Женевьева вспрыгнула на несколько ступенек узкой винтовой лестницы, ведущей на чердак, заняв максимально удобную позицию для обороны. Отсюда она с легкостью могла отражать попытки гвардейцев достать ее снизу, и вместе с тем прекрасно видела всю картину разыгрывающегося сражения. Берси размахивал шпагой, оскалив зубы и нанося удары наотмашь. Люк под прикрытием барной стойки метнул три кинжала из своего богатого арсенала за поясом, защищая спину Ланграля. Последний дрался как всегда хладнокровно, словно разыгрывая какую-то сложную партию, слишком сложную для противников. Двое-трое гвардейцев накатывались на него, словно волна, и отступали обратно.

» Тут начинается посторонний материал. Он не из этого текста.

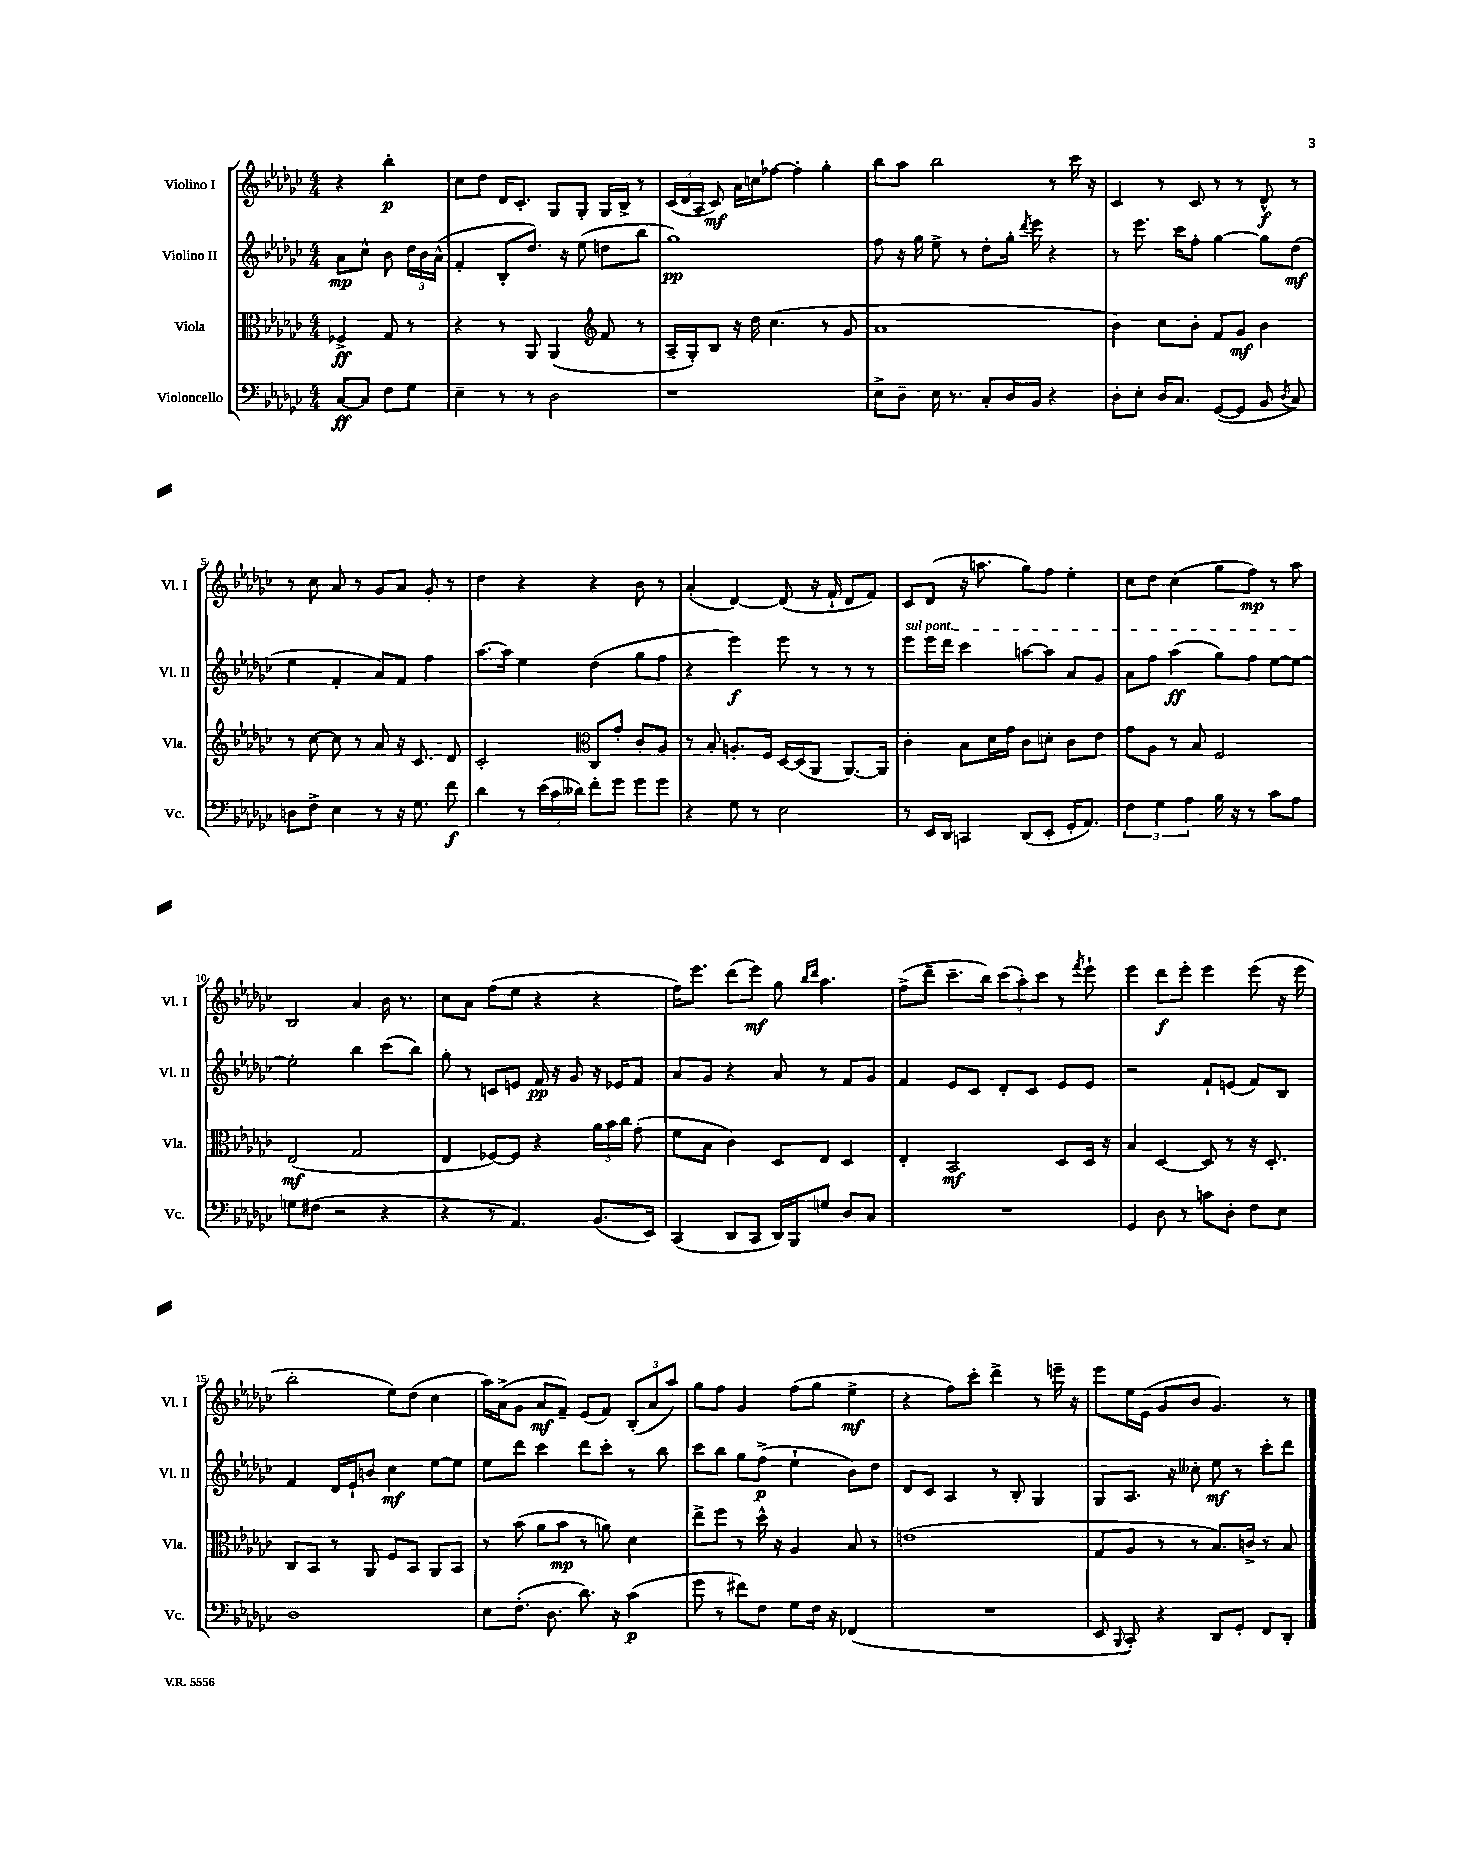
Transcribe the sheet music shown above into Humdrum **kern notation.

**kern	**kern	**kern	**kern
*staff4	*staff3	*staff2	*staff1
*clefF4	*clefC3	*clefG2	*clefG2
*k[b-e-a-d-g-c-]	*k[b-e-a-d-g-c-]	*k[b-e-a-d-g-c-]	*k[b-e-a-d-g-c-]
*M4/4	*M4/4	*M4/4	*M4/4
[8C-	4F-^	8a-	4r
8C-]	.	8cc-^^	.
8F	8G-	8b-	4bb-'
8G-	8r	24dd-	.
.	.	24b-	.
.	.	(24a-^^	.
=	=	=	=
4E-~	4r	4f'	8cc-
.	.	.	8dd-
8r	8r	8B-'	16d-
.	.	.	8.c-'
8r	8AA-	8.dd-)	.
2D-	(4AA-	.	8G-
.	.	16r	.
.	.	(8ee-	8G-'
*	*clefG2	*	*
.	8f	8dd	16G-
.	.	.	16B-^
.	8r	8bb-	8r
=	=	=	=
1r	16A-~	1gg-)	(24c-
.	.	.	24d-
.	16G-')	.	.
.	.	.	24A-
.	8B-	.	8c-)
.	16r	.	16a-
.	16dd-	.	16cc
.	(4.cc-	.	[8ff-
.	.	.	4ff-']
.	8r	.	4gg-'
.	8g-	.	.
=	=	=	=
8E-^	1a-	8ff	8bb-
8D-~	.	16r	8aa-
.	.	16gg-	.
16E-	.	8ee-^	2bb-
8.r	.	.	.
.	.	8r	.
8C-'	.	8dd-'	.
16D-	.	16gg-'	.
.	.	8qddd-	.
16BB-	.	16eee-	.
4r	.	4r	8r
.	.	.	16ccc-
.	.	.	16r
=	=	=	=
8D-'	4b-)	8r	4c-
8E-'	.	8.eee-	.
16D-	8cc-	.	8r
8.C-	.	16ccc-	.
.	8b-'	8ff'	8c-
([8GG-	8f	[4gg-	8r
8GG-]	8g-	.	8r
8BB-	4b-	8gg-]	8d-^^
8qD-	.	.	.
8C-)	.	(8dd-	8r
=	=	=	=
8D	8r	4ee-	8r
8F^	[8cc-	.	8cc-
4E-	8cc-]	4f'	8a-
.	8r	.	8r
8r	8a-	8a-)	8g-
16r	16r	8f	8a-
8.G-	8.c-	.	.
.	.	4ff	8g-'
8f	8d-	.	8r
=	=	=	=
4d-	2c-'	[8.aa-	4dd-
.	.	16aa-]	.
8r	.	4ee-	4r
(24e-	.	.	.
24c-	.	.	.
24d--)	.	.	.
*	*clefC3	*	*
8f'	8C-	(4dd-	4r
8g-	8g-'	.	.
8g-	8c-'	8gg-	8b-
8g-	8A-	8ff	8r
=	=	=	=
4r	8r	4r	(4a-'
.	8B-'	.	.
8G-	8.A'	4eee-)	[4d-)
8r	.	.	.
.	16F	.	.
2E-	[16D-	8eee-	(8d-]
.	(16D-]	.	.
.	8AA-	8r	16r
.	.	.	16f`
.	[8.AA-)	8r	8d-
.	.	8r	8f)
.	16AA-]	.	.
=	=	=	=
8r	4c-'	8eee-	8c-
16EE-	.	16eee-	(8d-
16DD-	.	16ddd-	.
4CC	8B-	4ccc-	16r
.	.	.	8.aa
.	16d-	.	.
.	16g-	.	.
(8DD-	8c-	[8aa	8gg-)
8EE-'	8d'	8aa]	8ff
16GG-'	8c-	8a-	4ee-'
8.AA-)	.	.	.
.	8e-	8g-	.
=	=	=	=
6F	8g-	8a-	8cc-
.	8A-	8ff	8dd-
6G-	.	.	.
.	8r	(4aa-	(4cc-
6A-	.	.	.
.	8B-	.	.
16B-	2F	8gg-)	8gg-
16r	.	.	.
8r	.	8ff	8ff)
8c-	.	[8ee-	8r
8A-	.	8ee-_	8aa-
=	=	=	=
8G	(2E-	2ee-']	2B-
(8F#	.	.	.
2r	.	.	.
.	2G-	4bb-	4a-
4r	.	(8ccc-	16b-
.	.	.	8.r
.	.	8bb-)	.
=	=	=	=
4r	4E-	8gg-'	8cc-
.	.	8r	8a-
8r	[8F-)	8c	(8ff
4.AA-)	8F-]	8e	8ee-
.	4r	16f	4r
.	.	16r	.
.	.	8g-	.
(8.BB-	24a-	16r	4r
.	24b-	.	.
.	.	16e-	.
.	24cc-	.	.
.	(8g-'	8f	.
16EE-)	.	.	.
=	=	=	=
(4CC-	8f	8a-	16ff)
.	.	.	8.eee-
.	8B-	8g-	.
8DD-	4c-)	4r	(8ddd-
8CC-	.	.	8eee-)
16DD-)	8D-	8a-	8gg-
16BBB-	.	.	.
.	.	.	16qqbb-
.	.	.	16qqddd-
8G	8E-	8r	4.aa-
8D-	4D-	8f	.
8C-	.	8g-	.
=	=	=	=
1r	4E-'	4f	(8ff^
.	.	.	8ddd-~
.	2BB-	8e-	8.ccc-~
.	.	8c-	.
.	.	.	16bb-)
.	.	8d-'	(12ccc-
.	.	.	12aa-')
.	.	8c-	.
.	.	.	12ccc-
.	8D-	8e-	8r
.	.	.	8qfff
.	16D-	8e-	8eee-`
.	16r	.	.
=	=	=	=
4GG-	4B-	2r	4eee-
8D-	[4D-	.	8ddd-
8r	.	.	8eee-'
8c	8D-]	8f`	4eee-
8D-'	8r	(8e	.
8F	16r	8f)	(8eee-
.	8.D-'	.	.
8E-	.	8B-	16r
.	.	.	16eee-
=	=	=	=
1D-	8C-	4f	2bb-'
.	8BB-	.	.
.	8r	16d-	.
.	.	16e-`	.
.	8AA-	8b	.
.	8F	4cc-	8ee-)
.	8BB-	.	(8dd-
.	8AA-	[8ee-	4cc-
.	8BB-	8ee-]	.
=	=	=	=
8E-	8r	8ee-	16aa-)
.	.	.	(16a-^
(8.F'	(8b-	8ddd-	8g-
.	8a-	4ccc-	8a-
8.D-	.	.	.
.	8b-	.	8f~)
8.d-)	8r	8ddd-	(8e-
.	8a)	8ccc-'	8f)
16r	.	.	.
(4c-	4d-	8r	(12B-'
.	.	.	12a-
.	.	8bb-	.
.	.	.	12aa-)
=	=	=	=
8g-	8ee-^	8ccc-	8gg-
8r	8ff	8bb-	8ff
8f#)	8r	8gg-	4g-
8F	16dd-^^	(8ff^	.
.	16r	.	.
8G-	4A-	4ee-`	(8ff
16F	.	.	8gg-
16r	.	.	.
(4FF-	8B-	8b-)	4ee-^
.	8r	8dd-	.
=	=	=	=
1r	(1e	8d-	4r
.	.	8c-	.
.	.	4A-	8ff)
.	.	.	8ccc-'
.	.	8r	4ddd-^
.	.	8B-'	.
.	.	4G-	8r
.	.	.	16eee~
.	.	.	16r
=	=	=	=
8EE-	8G-	8G-	8eee-
8qqBBB-	.	.	.
8CC-')	8A-	8.A-	16ee-
.	.	.	(16e-
4r	8r	.	8g-
.	.	16r	.
.	8r	8cc--'	8b-
8DD-	8.B-)	8ee-	4.g-)
8GG-'	.	8r	.
.	16c^	.	.
8FF	8r	8ccc-'	.
8DD-'	8B-	8ddd-	8r
==	==	==	==
*-	*-	*-	*-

Шависс, стоя у дверей и пока не стремясь вмешиваться, искусал себе губы, то выдвигая шпагу, то бросая ее обратно в ножны.
— Ну пропустите меня, балбесы, — проворчал он наконец. — Я с ним сам разберусь.
Ланграль усмехнулся, с легкой презрительной улыбкой рассматривая лейтенанта гвардейцев.
— Вас мучают угрызения совести за ваше отсутствие на Круглой площади, господин Шависс? Хотите взять реванш?
Шависс молча бросился вперед, стиснув зубы, и его атака казалась сокрушительной, но Ланграль сделал неуловимое движение кистью, и шпага Шависса вылетела из рук, заскользив по полу. Все тот же прием беспощадных, слегка измененный, но от этого не менее неотразимый. Женевьева только покачала головой. Ей раньше никогда не приходило в голову подходить творчески к урокам Эрни.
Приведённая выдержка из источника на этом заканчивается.